* TEXTE D'ÉTUDE *
---*---

Face aux pénuries de composants et délais de livraison à rallonge, les fabricants de matériel agricole de la région ont été forcés de s'adapter.

Certaines entreprises n'arriveront pas à passer le cap
L'entreprise Morgnieux a dû chercher de nouveaux fournisseurs pour pouvoir continuer à produire. ©Morgnieux

« Depuis 2020, on fait face à des pénuries. On nous annonce parfois jusqu'à deux ans d'attente pour être livré. Des fournisseurs nous annoncent même maintenant qu'ils ne pourront finalement pas nous approvisionner. Je crains que certains mettent la clé sous la porte. » Comme beaucoup de ses collègues, Renaud Rousset, dirigeant d'AMB Rousset, fabricant de vibreurs, ramasseuses, engins de lavage, calibrage, séchage et cassage, implanté en Isère, fait face à une crise d'approvisionnement en composants sans précédent. Dans ce contexte, nombre de fabricants ont dû faire preuve d'imagination pour tenter de trouver des solutions.

Diversifier les fournisseurs

Société familiale implantée dans le Rhône depuis 1923, spécialisée dans la fabrication de broyeurs de branches, d'aspirateurs de feuilles, d'outils pour tondeuses frontales mais aussi d'outils pour tracteurs, Morgnieux a connu des difficultés d'approvisionnement dès début 2022, avec une accélération au printemps. « On a surtout de gros retards sur les moteurs, précise le responsable des achats Philippe Fougerat. Certains nous annoncent même jusqu'à deux ans d'attente. Notamment parce que certains composants viennent de Chine, pays où l'activité s'arrête dès qu'il y a un cas de Covid. » Alors l'entreprise a dû chercher de nouveaux fournisseurs. Et à l'échelle supérieure, certains de leurs fournisseurs habituels cherchent dorénavant des composants électroniques ailleurs qu'en Chine. Comme d'autres, au lieu de commander au fil de la production, Morgnieux a gonflé ses stocks de composants, chaque fois que c'était possible. Or, face à ces fortes demandes, les pénuries se sont logiquement accompagnées de hausses de prix. « Pour la tôle par exemple, on est passé de 600 euros la tonne en 2021 à un pic de 2000 euros en 2022. Aujourd'hui, le prix est redevenu plus raisonnable. Mais les prix de l'énergie le font à nouveau grimper », s'inquiète le responsable des achats. La conséquence pour le fabricant est simple : « Nos marges se sont effondrées. Si certains clients ont accepté de jouer le jeu et de payer un peu plus cher, ça n'a pas été le cas de tous. Alors il a fallu tirer sur les marges ».

---*---

* MATÉRIEL D'ÉTUDE *
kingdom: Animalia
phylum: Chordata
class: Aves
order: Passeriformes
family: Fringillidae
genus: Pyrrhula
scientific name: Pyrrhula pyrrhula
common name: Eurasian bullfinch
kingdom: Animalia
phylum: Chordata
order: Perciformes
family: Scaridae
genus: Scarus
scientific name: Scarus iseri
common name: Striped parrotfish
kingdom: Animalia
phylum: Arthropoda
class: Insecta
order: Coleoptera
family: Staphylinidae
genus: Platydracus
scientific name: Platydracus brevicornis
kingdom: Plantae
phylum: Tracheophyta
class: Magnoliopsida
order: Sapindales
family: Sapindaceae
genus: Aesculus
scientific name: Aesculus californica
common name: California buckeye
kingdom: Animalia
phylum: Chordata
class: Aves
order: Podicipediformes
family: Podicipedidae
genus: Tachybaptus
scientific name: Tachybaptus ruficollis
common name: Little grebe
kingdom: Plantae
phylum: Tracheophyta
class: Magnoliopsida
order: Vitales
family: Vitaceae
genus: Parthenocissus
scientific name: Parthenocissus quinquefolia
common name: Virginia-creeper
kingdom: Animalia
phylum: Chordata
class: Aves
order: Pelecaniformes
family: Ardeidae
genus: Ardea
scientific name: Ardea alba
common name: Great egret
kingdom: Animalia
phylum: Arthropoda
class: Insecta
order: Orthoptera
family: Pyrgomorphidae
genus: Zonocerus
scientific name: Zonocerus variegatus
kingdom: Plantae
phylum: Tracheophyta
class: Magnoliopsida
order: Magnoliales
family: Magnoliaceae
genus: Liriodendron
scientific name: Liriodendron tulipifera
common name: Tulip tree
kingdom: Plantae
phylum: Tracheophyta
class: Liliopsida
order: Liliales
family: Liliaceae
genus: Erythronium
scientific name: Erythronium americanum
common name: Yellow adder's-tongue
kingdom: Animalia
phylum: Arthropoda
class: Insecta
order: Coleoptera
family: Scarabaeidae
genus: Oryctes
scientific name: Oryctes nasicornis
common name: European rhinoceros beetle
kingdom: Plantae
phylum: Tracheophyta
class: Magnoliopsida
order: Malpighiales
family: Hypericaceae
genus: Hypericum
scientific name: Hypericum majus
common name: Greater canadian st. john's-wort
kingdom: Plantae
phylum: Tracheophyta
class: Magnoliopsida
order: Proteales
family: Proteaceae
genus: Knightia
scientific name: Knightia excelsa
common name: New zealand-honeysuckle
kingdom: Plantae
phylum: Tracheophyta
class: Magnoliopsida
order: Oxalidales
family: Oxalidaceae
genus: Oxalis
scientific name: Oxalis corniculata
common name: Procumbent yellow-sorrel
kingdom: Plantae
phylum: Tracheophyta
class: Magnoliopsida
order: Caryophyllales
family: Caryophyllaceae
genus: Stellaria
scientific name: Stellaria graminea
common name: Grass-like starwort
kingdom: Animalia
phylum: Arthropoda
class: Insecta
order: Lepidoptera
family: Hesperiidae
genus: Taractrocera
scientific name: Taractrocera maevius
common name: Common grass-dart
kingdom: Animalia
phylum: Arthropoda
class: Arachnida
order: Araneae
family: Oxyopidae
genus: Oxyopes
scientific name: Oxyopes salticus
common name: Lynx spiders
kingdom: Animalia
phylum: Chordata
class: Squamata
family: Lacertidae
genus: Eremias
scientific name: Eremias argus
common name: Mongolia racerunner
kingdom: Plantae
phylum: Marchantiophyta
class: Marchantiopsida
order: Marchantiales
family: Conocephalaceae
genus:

---*---

* TRAVAIL À FAIRE *
**A)** D'après le texte sur les pénuries de composants, depuis quelle année la société Morgnieux est-elle implantée dans le Rhône ?
**B)** Reproduisez le passage du texte sur les pénuries de composants allant de « Certaines entreprises n'arriveront » jusqu'à « trouver des solutions. ».

* CORRIGÉ *
**A)** Depuis 1923.

**B)**
Certaines entreprises n'arriveront pas à passer le cap
L'entreprise Morgnieux a dû chercher de nouveaux fournisseurs pour pouvoir continuer à produire. ©Morgnieux

« Depuis 2020, on fait face à des pénuries. On nous annonce parfois jusqu'à deux ans d'attente pour être livré. Des fournisseurs nous annoncent même maintenant qu'ils ne pourront finalement pas nous approvisionner. Je crains que certains mettent la clé sous la porte. » Comme beaucoup de ses collègues, Renaud Rousset, dirigeant d'AMB Rousset, fabricant de vibreurs, ramasseuses, engins de lavage, calibrage, séchage et cassage, implanté en Isère, fait face à une crise d'approvisionnement en composants sans précédent. Dans ce contexte, nombre de fabricants ont dû faire preuve d'imagination pour tenter de trouver des solutions.